X_train_2, X_test_2, y_train_2, y_test_2 = train_test_split(boston_data[['RM']], boston_data.MEDV, 
                                                            random_state = 222, test_size = 0.3) # split the data

lm = linear_model.LinearRegression()
model_2 = lm.fit(X_train_2, y_train_2) # train the model

predictions_2 = model_2.predict(X_test_2) # predict values for test dataset

print("Our second model:  y = {0:.2f}".format(model_2.intercept_) + " + {0:.2f}".format(model_2.coef_[0]) + " * x")

In [ ]:
# let's visualize our regression line

plt.plot(X_test_2, y_test_2, 'o')
plt.plot(X_test_2, predictions_2, color = 'red')
plt.xlabel('Average number of rooms')
plt.ylabel('Median home value in $1000s')

In [ ]:
# let's calculate RSS and R^2

print (RSS(y_test_2, predictions_2)) 

print (lm.score(X_test_2, y_test_2))

In [ ]:
# now we can compare our models 

print("RSS for first model is {0:.2f}".format(RSS(y_test_1, predictions_1)) 
      + ", and RSS for second model is {0:.2f}".format(RSS(y_test_2, predictions_2)) + '\n' + '\n' 
      + "R^2 for first model is {0:.2f}".format(lm1.score(X_test_1, y_test_1)) 
      + ", and R^2 for second model is {0:.2f}".format(lm.score(X_test_2, y_test_2)))

Since RSS is lower for second modell (and lower the RSS, better the model) and $R^{2}$ is higher for second modell (and we want $R^{2}$ as close to 1 as possible), both measures tells us that second model is better.

However, difference is not big - out second model performs slightly better, but we still can't say it fits our data well.

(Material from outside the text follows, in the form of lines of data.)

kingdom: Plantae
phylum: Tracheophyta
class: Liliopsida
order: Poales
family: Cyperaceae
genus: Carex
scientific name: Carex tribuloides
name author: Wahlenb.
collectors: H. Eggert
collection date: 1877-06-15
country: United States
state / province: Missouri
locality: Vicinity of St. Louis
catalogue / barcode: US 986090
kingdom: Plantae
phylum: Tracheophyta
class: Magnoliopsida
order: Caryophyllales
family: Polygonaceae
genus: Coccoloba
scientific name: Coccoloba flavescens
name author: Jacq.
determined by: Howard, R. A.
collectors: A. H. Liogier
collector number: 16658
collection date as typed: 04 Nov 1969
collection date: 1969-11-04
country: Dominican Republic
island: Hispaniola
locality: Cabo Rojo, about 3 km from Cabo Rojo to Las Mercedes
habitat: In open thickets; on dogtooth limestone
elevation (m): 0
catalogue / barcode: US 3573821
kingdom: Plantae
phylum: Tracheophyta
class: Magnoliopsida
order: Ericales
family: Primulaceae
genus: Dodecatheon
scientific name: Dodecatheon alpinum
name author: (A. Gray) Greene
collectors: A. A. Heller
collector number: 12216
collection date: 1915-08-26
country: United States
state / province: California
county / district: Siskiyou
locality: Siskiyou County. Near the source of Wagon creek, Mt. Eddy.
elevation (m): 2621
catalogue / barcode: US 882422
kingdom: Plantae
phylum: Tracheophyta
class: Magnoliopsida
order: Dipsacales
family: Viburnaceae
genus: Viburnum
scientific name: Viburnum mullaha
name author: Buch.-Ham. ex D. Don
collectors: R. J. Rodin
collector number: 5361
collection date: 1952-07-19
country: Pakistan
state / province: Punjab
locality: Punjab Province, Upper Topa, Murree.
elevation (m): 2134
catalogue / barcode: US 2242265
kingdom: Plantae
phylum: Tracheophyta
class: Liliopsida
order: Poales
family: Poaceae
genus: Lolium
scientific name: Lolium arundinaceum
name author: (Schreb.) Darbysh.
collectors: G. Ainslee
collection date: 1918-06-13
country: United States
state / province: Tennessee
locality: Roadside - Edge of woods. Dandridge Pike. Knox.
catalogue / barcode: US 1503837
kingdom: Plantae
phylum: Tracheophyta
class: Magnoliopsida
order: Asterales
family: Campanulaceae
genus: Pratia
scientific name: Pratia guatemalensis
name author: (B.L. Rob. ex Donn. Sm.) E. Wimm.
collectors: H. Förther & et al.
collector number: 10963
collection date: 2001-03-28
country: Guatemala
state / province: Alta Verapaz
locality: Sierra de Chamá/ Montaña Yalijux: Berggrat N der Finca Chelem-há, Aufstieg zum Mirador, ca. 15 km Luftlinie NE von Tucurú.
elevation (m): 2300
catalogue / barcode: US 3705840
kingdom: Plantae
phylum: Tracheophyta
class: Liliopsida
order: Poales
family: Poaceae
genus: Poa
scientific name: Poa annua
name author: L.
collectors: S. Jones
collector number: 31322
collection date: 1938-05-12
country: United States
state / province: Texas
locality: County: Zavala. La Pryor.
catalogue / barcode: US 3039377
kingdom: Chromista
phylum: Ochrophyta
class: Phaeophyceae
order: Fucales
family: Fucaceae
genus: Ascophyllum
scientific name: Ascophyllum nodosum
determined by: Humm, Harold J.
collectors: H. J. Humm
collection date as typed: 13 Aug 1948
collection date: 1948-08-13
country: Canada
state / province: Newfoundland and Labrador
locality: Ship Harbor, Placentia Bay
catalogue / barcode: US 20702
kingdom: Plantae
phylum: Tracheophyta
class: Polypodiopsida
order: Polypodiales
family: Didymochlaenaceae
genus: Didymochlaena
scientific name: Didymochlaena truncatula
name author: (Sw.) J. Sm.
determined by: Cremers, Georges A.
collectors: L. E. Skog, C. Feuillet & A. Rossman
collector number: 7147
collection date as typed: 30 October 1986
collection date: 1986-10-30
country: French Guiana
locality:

Next thing we can try is to build a model with all features we have available and see if using multiple features improves performace of the model.


In [ ]:
X = boston_data[['CRIM', 'ZN', 'INDUS', 'CHAS', 'RM', 'AGE', 'RAD', 'TAX', 'PTRATIO', 'B', 'LSTAT']]
y = boston_data["MEDV"]

In [ ]:
X_train, X_test, y_train, y_test = train_test_split(X, y, random_state = 222, test_size = 0.3) # split the data

lm = linear_model.LinearRegression()
model_lr = lm.fit(X_train, y_train) # train the model

predictions_lr = model_lr.predict(X_test) # predict values for test dataset

print("Our third model:  \n \ny = {0:.2f}".format(model_lr.intercept_) + " {0:.2f}".format(model_lr.coef_[0]) + " * CRIM"
     + " + {0:.2f}".format(model_lr.coef_[1]) + " * ZN" + " + {0:.2f}".format(model_lr.coef_[2]) + " * INDUS"
     + " + {0:.2f}".format(model_lr.coef_[3]) + " + * CHAS" + " {0:.2f}".format(model_lr.coef_[4]) + " * RM" 
     + " + {0:.2f}".format(model_lr.coef_[5]) + " * AGE" + " + {0:.2f}".format(model_lr.coef_[6]) + " * RAD"
     + "\n    {0:.2f}".format(model_lr.coef_[7]) + " * TAX" + " {0:.2f}".format(model_lr.coef_[8]) + " * PTRATIO"
     + " + {0:.2f}".format(model_lr.coef_[9]) + " * B" + " {0:.2f}".format(model_lr.coef_[10]) + " * LSTAT")

In [ ]:
# let's evaluate the model

print("RSS for the third model is {0:.2f}".format(RSS(y_test, predictions_lr))  + '\n' + '\n' 
      + "R^2 for the third model is {0:.2f}".format(lm.score(X_test, y_test)) )

Now we can see improvement - RSS is 2000 less than for second model, and $R^{2}$ is 0.24 higher than for second model.

So out of the three models we tested, we can see that third one (with multiple features) is performing the best.

Of course, linear regression is not the only method we can use to solve this problems - there are more advanced methods like decision trees, random forests and gradient boosted trees.